━━ Data

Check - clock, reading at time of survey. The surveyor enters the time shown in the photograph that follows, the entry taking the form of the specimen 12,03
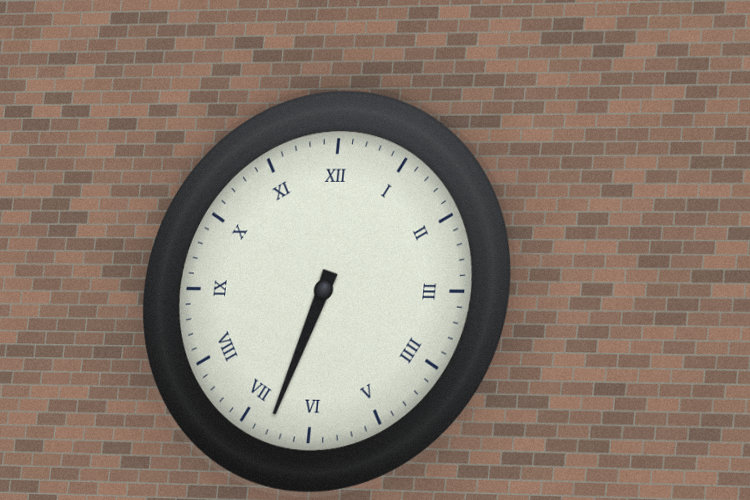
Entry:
6,33
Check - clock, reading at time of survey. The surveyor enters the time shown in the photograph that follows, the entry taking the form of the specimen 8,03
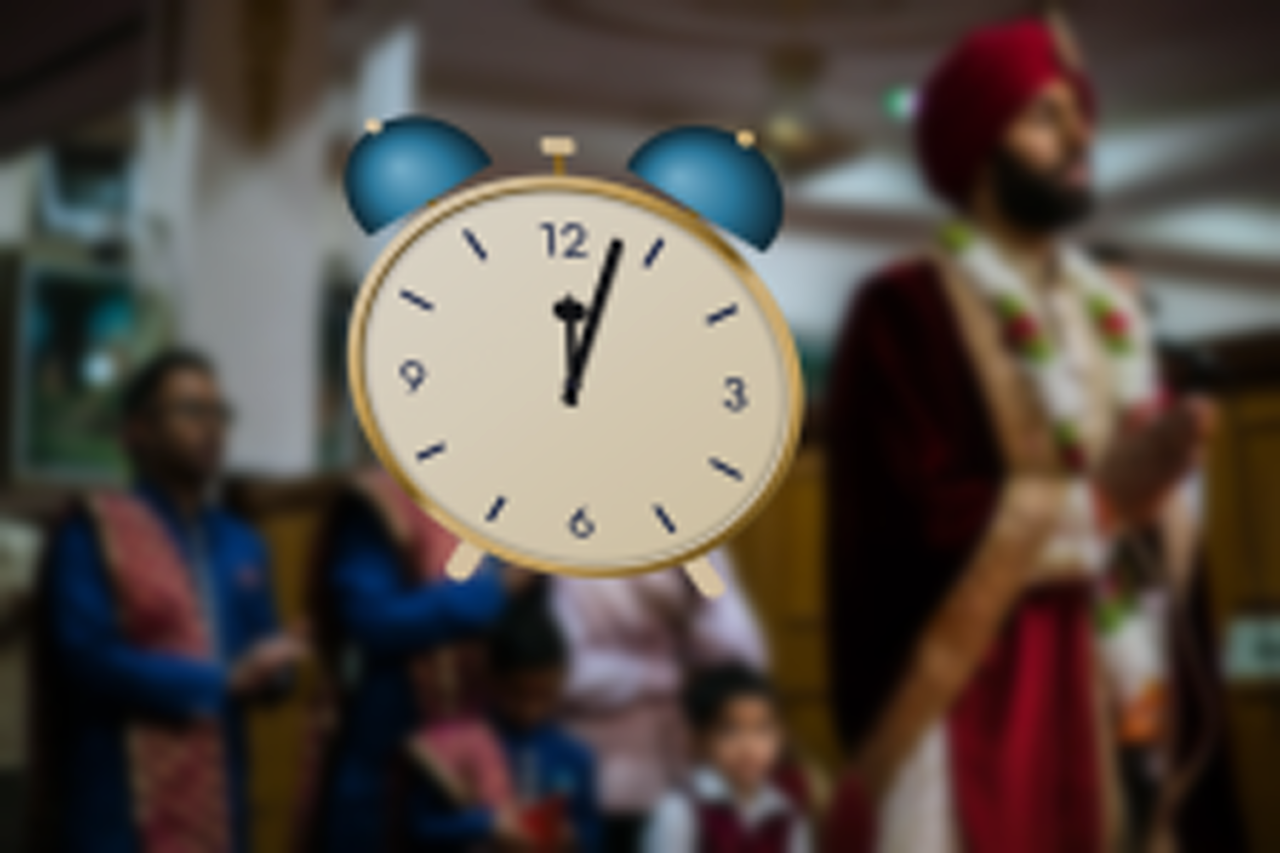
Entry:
12,03
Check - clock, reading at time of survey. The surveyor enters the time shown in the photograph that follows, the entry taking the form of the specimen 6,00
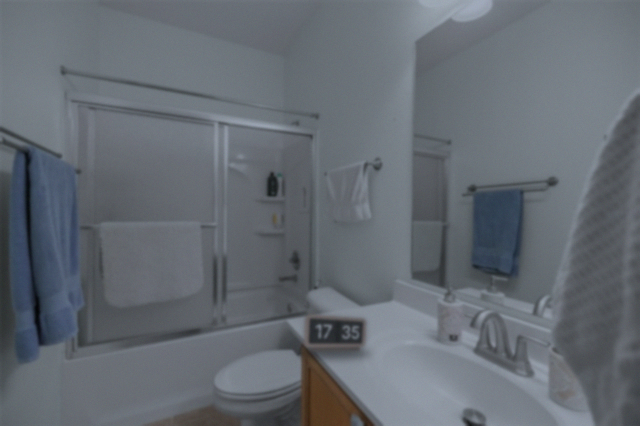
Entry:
17,35
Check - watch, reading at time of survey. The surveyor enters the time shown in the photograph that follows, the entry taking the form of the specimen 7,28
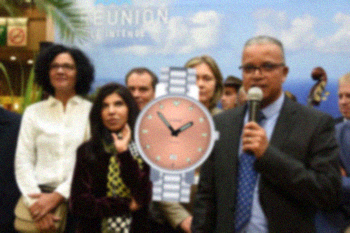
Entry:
1,53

━━━━

Could you revise the listing above so that each "surveyor" reads "inspector", leave everything else as it stands, and drop the pictures from your version?

Task result >>
Check - clock, reading at time of survey. The inspector enters the time shown in the photograph that follows, the entry taking the form of the specimen 12,03
Entry:
6,33
Check - clock, reading at time of survey. The inspector enters the time shown in the photograph that follows, the entry taking the form of the specimen 8,03
Entry:
12,03
Check - clock, reading at time of survey. The inspector enters the time shown in the photograph that follows, the entry taking the form of the specimen 6,00
Entry:
17,35
Check - watch, reading at time of survey. The inspector enters the time shown in the photograph that follows, the entry taking the form of the specimen 7,28
Entry:
1,53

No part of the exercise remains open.